EXCERPTED PASSAGE ->
::::::

Lesson 2 — CPU Profiling with flamegraph and perf: Finding Hot Paths

Module: Foundation — M06: Performance & Profiling Position: Lesson 2 of 3 Source: Synthesized from training knowledge (cargo flamegraph, perf, pprof documentation)

Source note: This lesson synthesizes from cargo-flamegraph, Linux perf, and pprof documentation. Verify specific CLI flags against your installed version of perf — options vary between kernel versions.

• Context
• Core Concepts
  • The Profiling Workflow
  • Building for Profiling: Debug Symbols in Release Mode
  • Reading a Flamegraph
  • perf stat: Hardware Counter Snapshot
  • cargo-flamegraph in Practice
  • Annotating Hot Functions with #[inline(never)]
• Code Examples
  • A Profiling-Instrumented Processor Binary
• Key Takeaways

Context

criterion tells you that the frame deduplication function takes 12.5µs. It does not tell you why. Is it the HashSet insertions? The iterator chain? A memory allocation path? To answer that question, you need a CPU profiler — a tool that samples the program's call stack at regular intervals and shows you where time is being spent.

The flamegraph is the standard visualisation for this: a call tree where width encodes time and the call stack grows upward. The widest frames at the top are where your program actually spends its time. A deep narrow tower is a deep but fast call chain. A wide flat bar is a hot leaf function. Reading flamegraphs is a skill that takes a few profiling sessions to develop, but the insight-to-effort ratio is very high.

::::::

ENTRIES PROVIDED ->
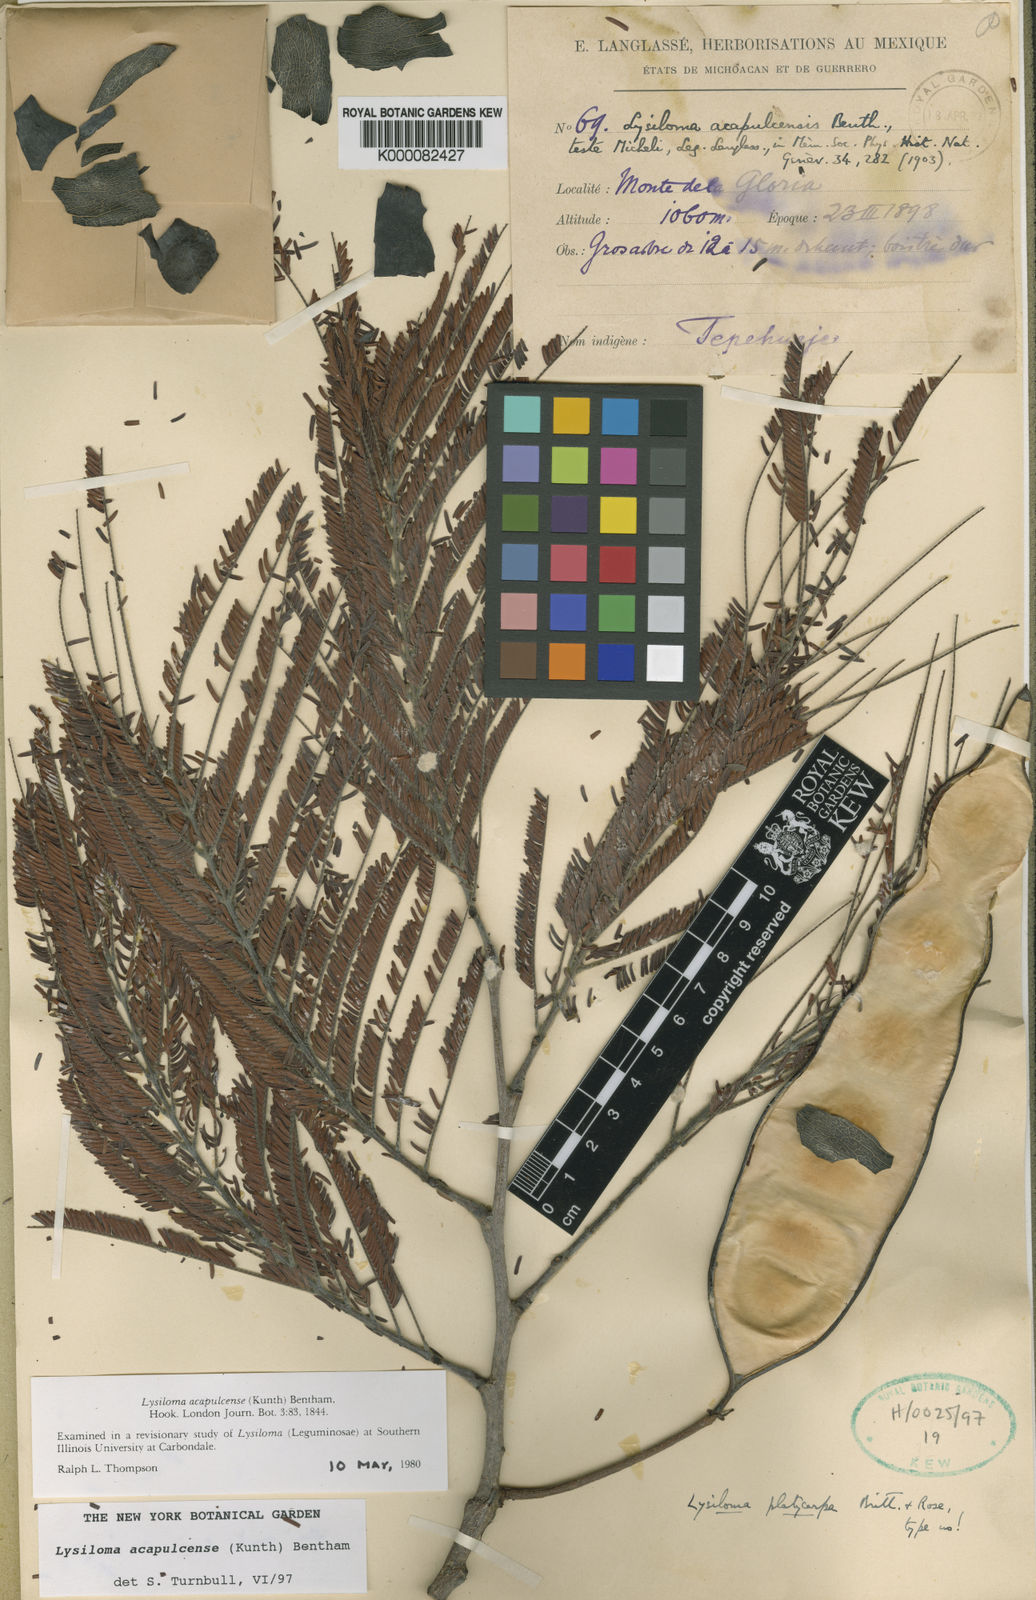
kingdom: Plantae
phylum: Tracheophyta
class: Magnoliopsida
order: Fabales
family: Fabaceae
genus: Lysiloma
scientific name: Lysiloma
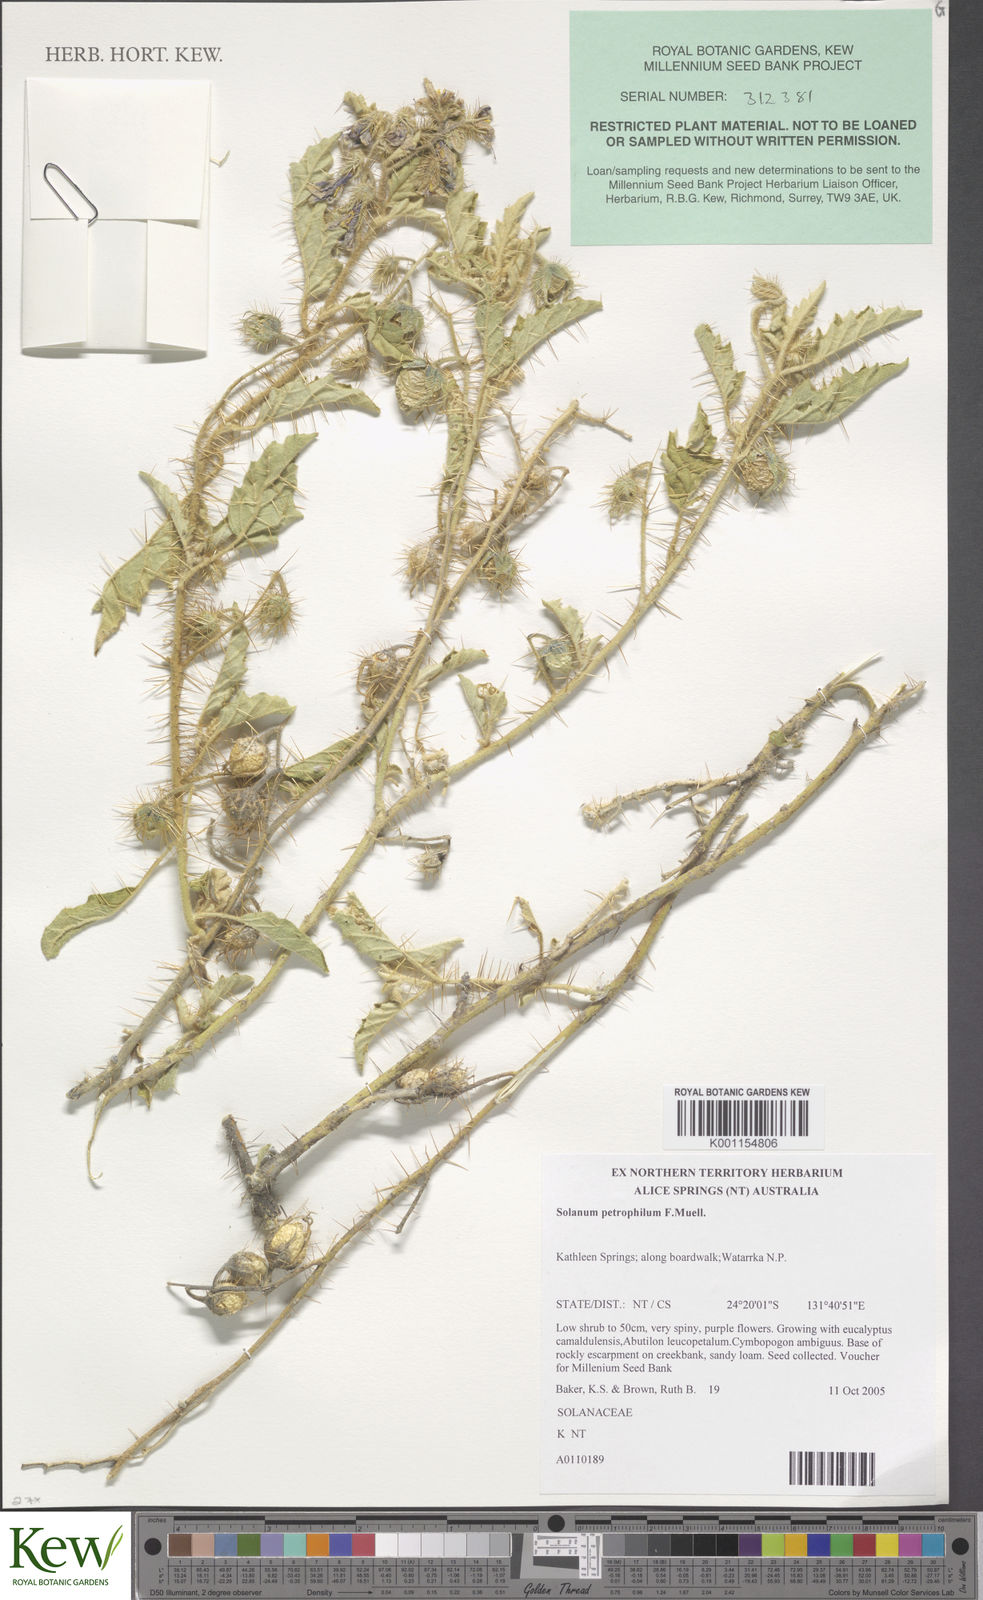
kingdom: Plantae
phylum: Tracheophyta
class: Magnoliopsida
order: Solanales
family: Solanaceae
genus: Solanum
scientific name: Solanum petrophilum
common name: Rock nightshade
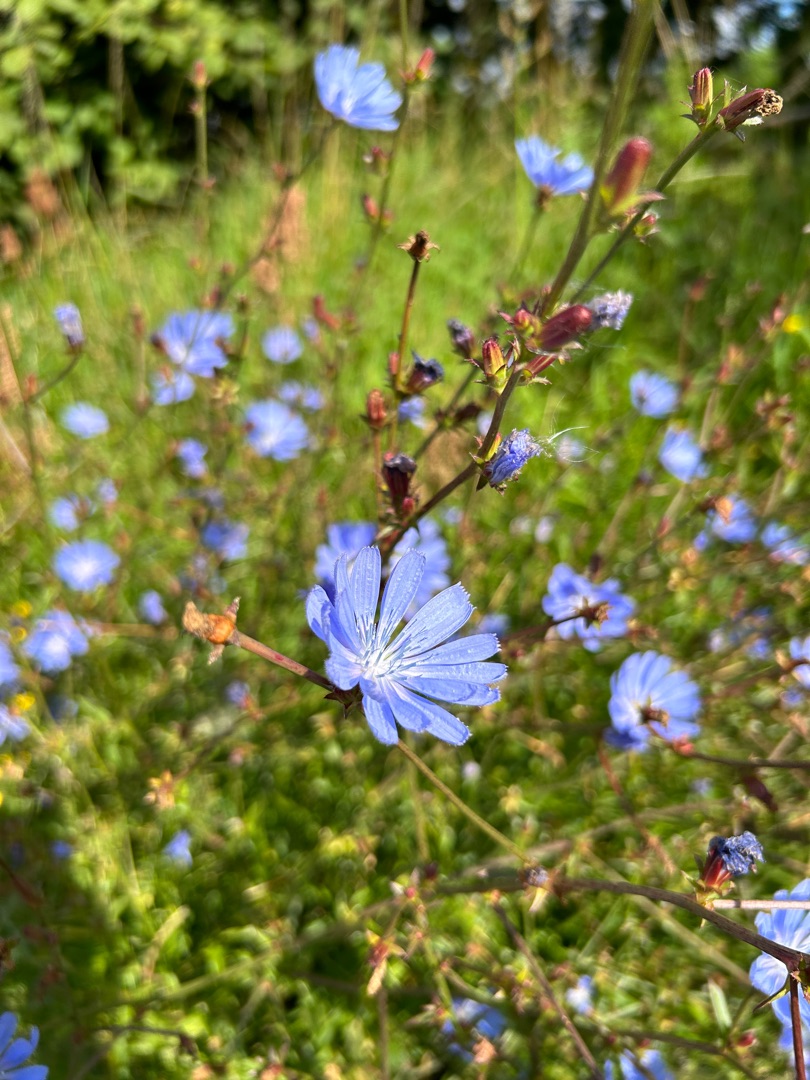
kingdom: Plantae
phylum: Tracheophyta
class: Magnoliopsida
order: Asterales
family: Asteraceae
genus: Cichorium
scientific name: Cichorium intybus
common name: Cikorie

::::::

WORK INSTRUCTIONS ->
• 1. Summarize the profiling lesson in two sentences.
• 2. In the profiling lesson, rewrite the passage starting at "criterion tells you" and ending at "is very high.", putting "BTreeSet" in place of "HashSet".

EXERCISE ANSWERS ->
• 1. Criterion reports how long a function such as frame deduplication takes but not why, so answering that question requires a CPU profiler, which samples the program's call stack at regular intervals to show where time is being spent. The standard visualization is the flamegraph, a call tree in which width encodes time and the stack grows upward: the widest frames at the top show where the program actually spends its time, a deep narrow tower is a deep but fast call chain, and a wide flat bar is a hot leaf function.

• 2.
criterion tells you that the frame deduplication function takes 12.5µs. It does not tell you why. Is it the BTreeSet insertions? The iterator chain? A memory allocation path? To answer that question, you need a CPU profiler — a tool that samples the program's call stack at regular intervals and shows you where time is being spent.

The flamegraph is the standard visualisation for this: a call tree where width encodes time and the call stack grows upward. The widest frames at the top are where your program actually spends its time. A deep narrow tower is a deep but fast call chain. A wide flat bar is a hot leaf function. Reading flamegraphs is a skill that takes a few profiling sessions to develop, but the insight-to-effort ratio is very high.